AGAIN, NO THINKING NECESSARY!  Just you DUCK YOUR FUCKING HEAD and hope to GOD that I MISS YOU IN THE CROWD!

Dok,
Just figured out that you can steal other peoples' uniforms.

OH SHIT! DOK'S AN ANGRY BLACK WOMAN, AND SHE'S GOT A FULL-BODY AFRO!
"I'm guessing it was January 2007, a meeting in Bethesda, we got a bag of bees and just started smashing them on the desk," Charles Wick said. "It was very complicated."


Mesozoic Mister Nigel

Quote from: Cain on March 26, 2012, 11:26:08 PM
Resisting the temptation to troll her is especially hard.

Not that the actual act of trolling her is hard, which is part of the problem.  Criticising Obama from the left sends her off on crazy rants about how you are objectively pro-Sarah Palin etc etc.  I've been...following her work for a while.

Oh MY.  :lulz:
"I'm guessing it was January 2007, a meeting in Bethesda, we got a bag of bees and just started smashing them on the desk," Charles Wick said. "It was very complicated."


Anna Mae Bollocks

Quote from: Nigel on March 26, 2012, 11:29:19 PM
Quote from: Cain on March 26, 2012, 11:26:08 PM
Resisting the temptation to troll her is especially hard.

Not that the actual act of trolling her is hard, which is part of the problem.  Criticising Obama from the left sends her off on crazy rants about how you are objectively pro-Sarah Palin etc etc.  I've been...following her work for a while.

Oh MY.  :lulz:

Don't resist.

Also: screenshots, pls.  :lulz:
Scantily-Clad Inspector of Gigantic and Unnecessary Cashews, Texas Division

Richter

I don't have a uniform.  I have 8.  Each has a kitschy kung-fu move to go with it that I practice every morning in my busted martian ranch house wearing long red underwear.
Quote from: Eater of Clowns on May 22, 2015, 03:00:53 AM
Anyone ever think about how Richter inhabits the same reality as you and just scream and scream and scream, but in a good way?   :lulz:

Friendly Neighborhood Mentat

Doktor Howl

Quote from: Richter on March 27, 2012, 03:08:07 AM
I don't have a uniform.  I have 8.  Each has a kitschy kung-fu move to go with it that I practice every morning in my busted martian ranch house wearing long red underwear.

Only one move per uniform?
Molon Lube

Q. G. Pennyworth

All I own are costumes. It's hard to figure out what to wear when it's not dressup time.

LMNO

--METAPHOR STRETCH--

Like any piece of clothing, if you simply buy something off the rack, it's not going to fit you very well.  Not to get all snowflake-y on you, but each person's body is different.  Some have broader shoulders, some have longer legs. 

And an ill-fitting piece of clothing is going to make you look ugly.

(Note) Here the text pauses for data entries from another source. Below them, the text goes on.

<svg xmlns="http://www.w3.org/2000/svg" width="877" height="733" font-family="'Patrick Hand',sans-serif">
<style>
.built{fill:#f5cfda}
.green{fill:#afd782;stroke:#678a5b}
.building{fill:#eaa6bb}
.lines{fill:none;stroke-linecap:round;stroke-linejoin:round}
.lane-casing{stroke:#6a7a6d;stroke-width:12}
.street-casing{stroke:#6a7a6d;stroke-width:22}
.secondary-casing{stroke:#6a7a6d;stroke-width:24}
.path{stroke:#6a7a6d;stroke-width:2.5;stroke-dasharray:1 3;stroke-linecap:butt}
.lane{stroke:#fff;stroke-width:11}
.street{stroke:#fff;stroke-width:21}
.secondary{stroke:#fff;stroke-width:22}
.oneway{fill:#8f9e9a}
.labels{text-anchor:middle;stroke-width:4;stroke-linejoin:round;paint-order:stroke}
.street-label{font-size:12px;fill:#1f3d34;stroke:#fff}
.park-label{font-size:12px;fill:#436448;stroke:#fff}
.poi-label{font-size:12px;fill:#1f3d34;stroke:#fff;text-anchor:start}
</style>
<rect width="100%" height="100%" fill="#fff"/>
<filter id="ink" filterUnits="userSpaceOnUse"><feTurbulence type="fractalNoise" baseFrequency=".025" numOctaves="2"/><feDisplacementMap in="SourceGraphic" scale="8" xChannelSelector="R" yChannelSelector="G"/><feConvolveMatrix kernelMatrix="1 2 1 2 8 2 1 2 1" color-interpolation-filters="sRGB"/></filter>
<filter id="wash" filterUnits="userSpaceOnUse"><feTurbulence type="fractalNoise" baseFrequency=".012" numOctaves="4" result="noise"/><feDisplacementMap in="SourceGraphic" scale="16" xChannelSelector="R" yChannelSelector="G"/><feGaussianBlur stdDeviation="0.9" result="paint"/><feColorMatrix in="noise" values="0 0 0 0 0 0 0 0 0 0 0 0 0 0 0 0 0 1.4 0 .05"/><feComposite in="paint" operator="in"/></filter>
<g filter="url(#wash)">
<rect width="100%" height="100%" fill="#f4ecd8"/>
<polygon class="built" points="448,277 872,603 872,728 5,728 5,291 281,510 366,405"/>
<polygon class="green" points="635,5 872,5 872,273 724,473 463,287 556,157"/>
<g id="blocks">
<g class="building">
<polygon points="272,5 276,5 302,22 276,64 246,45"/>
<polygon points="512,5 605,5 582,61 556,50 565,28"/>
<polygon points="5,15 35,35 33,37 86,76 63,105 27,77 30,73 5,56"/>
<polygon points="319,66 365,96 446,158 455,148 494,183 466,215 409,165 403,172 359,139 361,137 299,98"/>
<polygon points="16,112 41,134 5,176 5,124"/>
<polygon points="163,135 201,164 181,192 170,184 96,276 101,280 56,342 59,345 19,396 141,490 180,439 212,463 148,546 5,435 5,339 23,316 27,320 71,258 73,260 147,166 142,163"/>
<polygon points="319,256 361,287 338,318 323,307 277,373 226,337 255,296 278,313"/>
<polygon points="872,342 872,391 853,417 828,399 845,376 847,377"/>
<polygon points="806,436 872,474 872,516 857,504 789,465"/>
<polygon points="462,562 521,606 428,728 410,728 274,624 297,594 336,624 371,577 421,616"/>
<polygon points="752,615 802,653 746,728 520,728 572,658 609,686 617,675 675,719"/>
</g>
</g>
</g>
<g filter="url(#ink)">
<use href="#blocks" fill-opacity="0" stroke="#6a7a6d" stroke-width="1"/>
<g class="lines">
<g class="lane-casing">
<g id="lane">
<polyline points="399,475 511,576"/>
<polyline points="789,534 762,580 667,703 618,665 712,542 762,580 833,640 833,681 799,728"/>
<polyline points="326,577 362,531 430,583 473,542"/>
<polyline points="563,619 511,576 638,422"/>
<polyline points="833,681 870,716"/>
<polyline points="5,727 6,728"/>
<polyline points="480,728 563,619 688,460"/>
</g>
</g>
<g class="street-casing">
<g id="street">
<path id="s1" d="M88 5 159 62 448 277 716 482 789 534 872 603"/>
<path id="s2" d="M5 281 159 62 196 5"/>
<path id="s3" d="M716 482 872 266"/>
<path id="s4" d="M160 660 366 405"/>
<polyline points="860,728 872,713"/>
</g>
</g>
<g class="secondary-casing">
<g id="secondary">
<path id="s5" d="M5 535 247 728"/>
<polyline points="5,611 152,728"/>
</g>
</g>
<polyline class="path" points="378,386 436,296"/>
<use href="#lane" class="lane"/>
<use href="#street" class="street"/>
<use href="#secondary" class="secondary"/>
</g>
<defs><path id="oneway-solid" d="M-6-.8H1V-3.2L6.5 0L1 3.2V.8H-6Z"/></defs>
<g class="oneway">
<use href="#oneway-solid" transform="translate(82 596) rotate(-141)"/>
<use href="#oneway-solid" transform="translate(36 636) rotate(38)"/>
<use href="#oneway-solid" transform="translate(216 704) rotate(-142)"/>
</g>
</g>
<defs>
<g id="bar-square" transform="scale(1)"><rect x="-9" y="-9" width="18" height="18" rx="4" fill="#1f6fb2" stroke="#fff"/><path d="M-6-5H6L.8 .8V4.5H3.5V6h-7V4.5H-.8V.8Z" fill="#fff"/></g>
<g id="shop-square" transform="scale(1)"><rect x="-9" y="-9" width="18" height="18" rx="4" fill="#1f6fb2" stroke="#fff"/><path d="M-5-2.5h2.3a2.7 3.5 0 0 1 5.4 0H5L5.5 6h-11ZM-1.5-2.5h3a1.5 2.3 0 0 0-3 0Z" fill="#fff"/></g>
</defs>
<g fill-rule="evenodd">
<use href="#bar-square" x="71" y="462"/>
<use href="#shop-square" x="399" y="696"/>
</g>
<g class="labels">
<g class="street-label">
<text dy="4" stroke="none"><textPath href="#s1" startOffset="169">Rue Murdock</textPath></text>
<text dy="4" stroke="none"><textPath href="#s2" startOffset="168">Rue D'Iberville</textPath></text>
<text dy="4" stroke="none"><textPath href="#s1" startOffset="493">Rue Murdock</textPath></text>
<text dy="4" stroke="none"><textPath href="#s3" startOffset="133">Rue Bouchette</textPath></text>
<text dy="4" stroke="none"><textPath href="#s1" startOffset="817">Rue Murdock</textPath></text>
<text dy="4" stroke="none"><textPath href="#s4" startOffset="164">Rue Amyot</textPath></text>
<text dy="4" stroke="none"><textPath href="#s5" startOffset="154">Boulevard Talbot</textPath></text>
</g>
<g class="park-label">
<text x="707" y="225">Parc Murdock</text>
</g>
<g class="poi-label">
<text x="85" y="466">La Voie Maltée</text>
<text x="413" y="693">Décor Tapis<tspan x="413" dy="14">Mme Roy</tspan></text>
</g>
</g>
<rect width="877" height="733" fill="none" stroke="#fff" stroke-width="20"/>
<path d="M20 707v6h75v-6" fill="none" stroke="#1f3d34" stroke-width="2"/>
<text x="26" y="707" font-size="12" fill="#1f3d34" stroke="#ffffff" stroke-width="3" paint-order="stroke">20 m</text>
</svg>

But if you take some time, and a bit off extra effort, it's not that difficult to get something tailored to fit.  Take in the waist a bit, unstitch a dart or two.  Hem those cuffs.  Add some accessories, and (as Her Majesty Coco Chanel commands), take off one piece of jewelry before going out.  Now you're looking sharp, you're looking put together.  You own that suit.  You're wearing it, it's not wearing you.

Cain

Uniforms help simplify social interactions by reducing agents into alloted roles created through custom and popular culture.  Sometimes, these uniforms can help in signifying certain cultural signs, group affiliations or membership within a hierarchy.  However, they can also cause people to overidentify with them, to the point they end up subsuming their individuality into a group consciousness or mass movement.

Sometimes, you just gotta remember, at the end of day, a sexy nurse outfit is just a sexy nurse outfit.